Nice tail for appy!!!!


----------



## redape49 (Jul 29, 2011)

First thing that screamed out to me was that he has Arabian in him. He looks a bit sickle hocked to me. Such a sweet looking boy


----------



## Faceman (Nov 29, 2007)

Who says he isn't fancy?...:twisted:

He's a pretty nice looking gelding. The only real flaw I see is he is pretty sickle hocked, which is not unusual in Appys.

If you aren't overly familiar with Appys, in addition to a blanket he also carries the varnish roan pattern, so will color out with time.

He could very well have Arab in him - he has a lot of smooth type muscle and is lighter boned than most Straight Appys or Appy/QH mixes. It can be hard to tell with Appys though as they have Spanish roots and Arabs were one of the breeds used to recreate them, so some have an "Arabby" quality about them. If your farrier grunts when he trims his hooves and complains about them being hard, he probably has some Arab in him...:rofl:


----------



## arrowsaway (Aug 31, 2011)

That's one handsome appy... you did great with him! Glad he has a good home now.


----------



## GreenBackJack (Feb 23, 2012)

I think he's gorgeous! Yea, for you loving a rescue.
If he is Appy/Arab...well then God help you! LOL :shock:


----------



## Faceman (Nov 29, 2007)

GreenBackJack said:


> I think he's gorgeous! Yea, for you loving a rescue.
> If he is Appy/Arab...well then God help you! LOL :shock:


Yup. Yup. Yup. I raised Araloosas for many years. Only an idiot like me purposely breeds horses that combine Appytude with the Arab sense of humor and intelligence...:rofl:


----------



## spirit88 (Jan 12, 2011)

I really like him very nice looking and i love his color in my book hes a to die for appy. You did a great job at finding a good looking horse. He should be able to do what ever you want from him.


----------



## LadyScarlet (Jul 2, 2011)

I never thouht of him being mixed with Arab or anything, yep he was a rescue so I don't know for sure if he is or isn't mixed. He was thin when I got him, this is what he looks like now


----------



## Faceman (Nov 29, 2007)

I might also mention he has Paint/Pinto back in his ancestry, as many Appy lines do - most of them trace their splash back to Old Fred...


----------



## ButterfliEterna (May 2, 2010)

Faceman said:


> Yup. Yup. Yup. I raised Araloosas for many years. Only an idiot like me purposely breeds horses that combine Appytude with the Arab sense of humor and intelligence...:rofl:


Tell me more about this cheeky Appytude?!? My girl can be such a thorn in the pasture yet a darling in halter. She takes turns listening to the angel/devil on her shoulders! LOL! Never had an aggression issue but man can she be stubborn!

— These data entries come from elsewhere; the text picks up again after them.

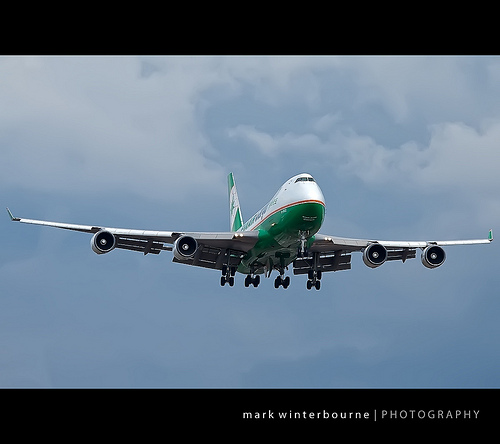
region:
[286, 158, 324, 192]
WINDOWS FOR PILOTS VIEW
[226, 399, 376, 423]
NAME OF PHOTOGRAPHER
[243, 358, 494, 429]
PICTURE TAKEN BY A PROFESSION PHOTOGRAPHER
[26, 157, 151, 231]
PARTLY CLOUDY SKIES DURING FLIGHT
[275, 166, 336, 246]
GREEN RED AND WHITE COLORS DECORATE THIS JUMBO JET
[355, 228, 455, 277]
JET PROPULSION ENGINES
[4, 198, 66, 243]
WING TIPS POINT UPWARDS ON THIS JET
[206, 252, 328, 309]
WHEELS ARE DOWN FOR JET LANDING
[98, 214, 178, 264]
WING FLAPS ARE DOWN FOR LANDING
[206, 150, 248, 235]
GREEN AND WHITE TAIL ON JUMBO JET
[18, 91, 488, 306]
A jet airliner.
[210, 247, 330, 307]
Landing gear is in the down position.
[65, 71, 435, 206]
A dark and cloudy sky.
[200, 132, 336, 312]
The plane is green and white.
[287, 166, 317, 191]
The cockpit of the plane.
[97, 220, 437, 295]
The plane's flaps are being used.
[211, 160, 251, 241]
The vertical stabilizer of the plane.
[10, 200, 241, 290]
Two engines on the plane's right wing.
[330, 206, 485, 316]
Two engines on the plane's left wing.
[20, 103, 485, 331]
The plane is in the process of landing.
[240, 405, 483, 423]
The name of the person that took the photo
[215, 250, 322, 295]
Landing gear of the plane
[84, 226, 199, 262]
Engines on the plane's right wing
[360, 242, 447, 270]
Engines on the left wing of the plane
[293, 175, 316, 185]
The pilot's wind shield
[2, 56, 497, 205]
Clouds in the sky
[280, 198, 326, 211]
Red strip on the nose of the plane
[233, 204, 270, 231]
Name of the airline on the side of the plane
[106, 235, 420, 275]
Brakes deployed under the wings of the plane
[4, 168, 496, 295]
Commercial airliner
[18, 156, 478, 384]
Picture is taken outside.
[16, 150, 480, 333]
The plane is flying in the air.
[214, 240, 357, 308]
The plane's landing gear is down.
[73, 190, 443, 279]
The plane has four engines.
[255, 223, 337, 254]
The belly of the plane is green in color.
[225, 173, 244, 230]
The tail of the plane is green and whie in color.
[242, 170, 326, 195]
The upper portion of the plane is white in color.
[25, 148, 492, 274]
Picture of plane taken during a sunny day.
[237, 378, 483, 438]
The name of the photographer is Mark Winterbourne.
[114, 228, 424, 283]
The wing flaps of the plane are down.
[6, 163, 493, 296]
a jumbo jet in flight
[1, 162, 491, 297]
a jumbo jet preparing to land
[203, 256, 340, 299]
landing gear is extended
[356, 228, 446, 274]
two jet engines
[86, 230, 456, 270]
four jet engines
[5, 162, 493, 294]
a green and white jet plane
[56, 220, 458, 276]
ailerons in the down position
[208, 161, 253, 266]
the tail of a jet plane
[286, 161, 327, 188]
windows for the pilots to use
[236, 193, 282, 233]
windows for the passengers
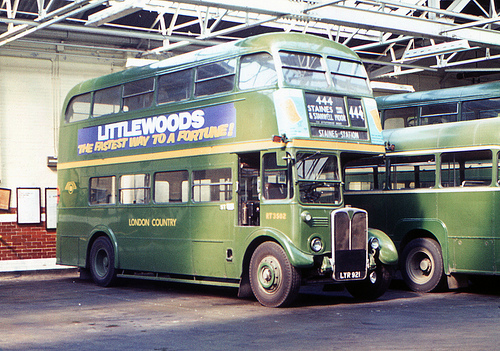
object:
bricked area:
[0, 221, 56, 259]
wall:
[1, 52, 122, 259]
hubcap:
[255, 255, 282, 295]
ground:
[321, 316, 417, 351]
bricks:
[0, 221, 57, 260]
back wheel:
[83, 232, 117, 288]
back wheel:
[398, 238, 444, 294]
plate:
[337, 269, 363, 279]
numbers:
[336, 270, 365, 281]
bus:
[338, 116, 500, 295]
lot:
[0, 264, 499, 349]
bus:
[373, 79, 500, 131]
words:
[127, 218, 177, 227]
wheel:
[249, 239, 302, 308]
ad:
[75, 100, 239, 155]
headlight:
[310, 237, 323, 251]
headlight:
[369, 236, 379, 250]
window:
[194, 54, 237, 81]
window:
[195, 74, 232, 97]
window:
[157, 65, 189, 103]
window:
[121, 75, 154, 97]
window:
[121, 91, 152, 113]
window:
[92, 83, 123, 118]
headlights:
[368, 271, 377, 285]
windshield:
[294, 152, 344, 203]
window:
[438, 148, 493, 187]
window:
[342, 153, 433, 192]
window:
[190, 171, 229, 204]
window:
[150, 170, 190, 202]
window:
[92, 84, 119, 117]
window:
[236, 149, 263, 226]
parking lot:
[0, 265, 499, 350]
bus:
[51, 30, 403, 308]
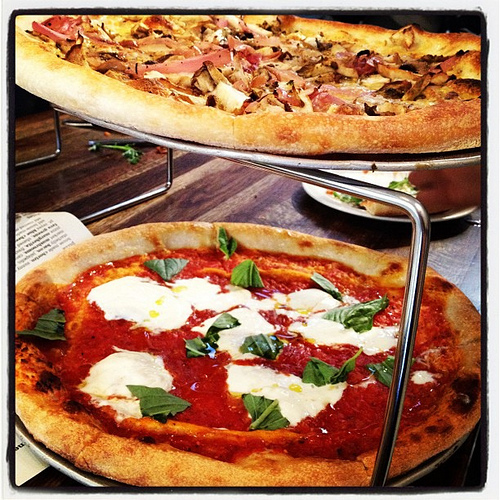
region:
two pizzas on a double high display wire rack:
[15, 7, 477, 484]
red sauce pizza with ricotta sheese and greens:
[16, 219, 481, 481]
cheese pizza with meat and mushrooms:
[14, 11, 478, 158]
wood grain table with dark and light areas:
[19, 135, 284, 219]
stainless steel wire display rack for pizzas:
[59, 147, 429, 484]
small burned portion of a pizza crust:
[446, 370, 477, 418]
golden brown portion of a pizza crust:
[23, 417, 360, 484]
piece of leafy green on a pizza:
[128, 384, 190, 421]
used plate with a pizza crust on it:
[299, 168, 473, 223]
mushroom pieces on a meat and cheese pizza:
[366, 41, 473, 101]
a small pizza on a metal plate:
[13, 220, 480, 496]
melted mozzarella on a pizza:
[78, 347, 173, 422]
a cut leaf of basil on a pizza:
[125, 384, 189, 419]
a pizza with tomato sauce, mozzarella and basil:
[12, 219, 483, 491]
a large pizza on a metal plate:
[14, 15, 484, 164]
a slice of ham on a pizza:
[141, 50, 230, 75]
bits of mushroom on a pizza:
[188, 60, 228, 96]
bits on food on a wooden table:
[91, 130, 166, 162]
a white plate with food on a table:
[302, 170, 480, 221]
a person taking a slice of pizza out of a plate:
[409, 163, 484, 218]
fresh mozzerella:
[88, 277, 190, 330]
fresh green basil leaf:
[232, 263, 264, 286]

OP, He looks really content to be with you. A gorgeous boy!


----------



## redape49 (Jul 29, 2011)

He looks really sturdy. Nice horse!


----------



## Missy May (Feb 18, 2012)

He is very pretty. In these pics he "appears" to be slightly camped out, but I would rather believe it is the photos. He has a slightly long face that could be "shortened" w mane and halter fit. Love his coloring!


----------



## Faceman (Nov 29, 2007)

ButterfliEterna said:


> Tell me more about this cheeky Appytude?!? My girl can be such a thorn in the pasture yet a darling in halter. She takes turns listening to the angel/devil on her shoulders! LOL! Never had an aggression issue but man can she be stubborn!
> 
> OP, He looks really content to be with you. A gorgeous boy!


Haha...you might want to start a separate thread about Appytude - it would be pretty interesting and funny...:thumbsup:


----------